In the Philippines, the prices of at least 97 medicines to treat cancer, asthma and other common conditions will be reduced by 50% on average on March 31, saving patients at least 1 billion pesos ($22 million) a year, the government has said.

11 pharmaceutical manufacturers have agreed to cut their prices in this latest round of reductions, which will range from 14% to 72%.

The new round will bring the total number of medicines whose prices have fallen since last August to 200, accounting for around 12%-15% of the total market for essential drugs.

As well as cancer and asthma, the medicines included in the new round of cuts include treatments for hypertension, glaucoma, bladder and prostate conditions, hepatitis and mental health problems. They include a 50% price drop (from 202 pesos to 101 pesos per tablet) for Merck & Co/Schering-Plough’s cholesterol-lowerer Vytorin (ezetimibe and simvastatin), AstraZeneca’s cancer drug Zoladex (goserelin), which goes down from 10,400 pesos per 3.6mg injectable solution to 6,800 pesos, and the antihypertensive losartan, down from 43 pesos to 22 pesos.

The prices of some fluids for dialysis and other medical supplies will also be reduced, and older people will receive a further 20% discount on the prices of their medicines under the new Expanded Senior Citizens’ Law.

Most of the medicines involved are newer products, and which have disproportionately higher prices in the Philippines than elsewhere in the region, say government officials.

They point out that drug prices in the Philippines are the second-highest in Asia after Japan, with some costing as much as 45 times more than they do in India and Pakistan.
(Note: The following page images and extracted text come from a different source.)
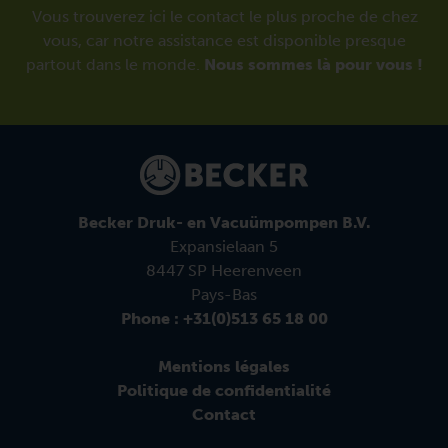
Vous trouverez ici le contact le plus proche de chez
vous, car notre assistance est disponible presque
partout dans le monde.
Nous sommes là pour vous !
Becker Druk- en Vacuümpompen B.V.
Expansielaan 5
8447 SP Heerenveen
Pays-Bas
Phone : +31(0)513 65 18 00
Mentions légales
Politique de confidentialité
Contact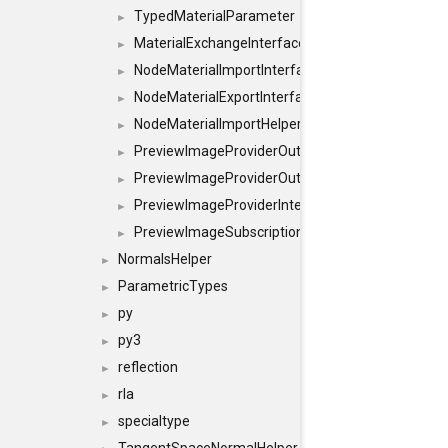
TypedMaterialParameter
►
MaterialExchangeInterface
►
NodeMaterialImportInterface
►
NodeMaterialExportInterface
►
NodeMaterialImportHelperInterface
►
PreviewImageProviderOutputImage
►
PreviewImageProviderOutput
►
PreviewImageProviderInterface
►
PreviewImageSubscriptionInterface
►
NormalsHelper
►
ParametricTypes
►
py
►
py3
►
reflection
►
rla
►
specialtype
►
The Department of Health is also looking at cutting the prices of cardiovascular medicines, while Senator Manuel Roxas, a sponsor of the Cheaper Medicines Law which enabled the price cuts, says the government now needs to increase medicines affordability and access by boosting domestic production of generics.

For the manufacturers, the Pharmaceutical and Health Care Association of the Philippines says its members are committed to increasing access to their medicines but is also calling for greater government spending on health care, pointing out that annual health expenditures account for just 3% of Gross Domestic Product (GDP), which is below the World Health Organisation (WHO)’s recommended 5%.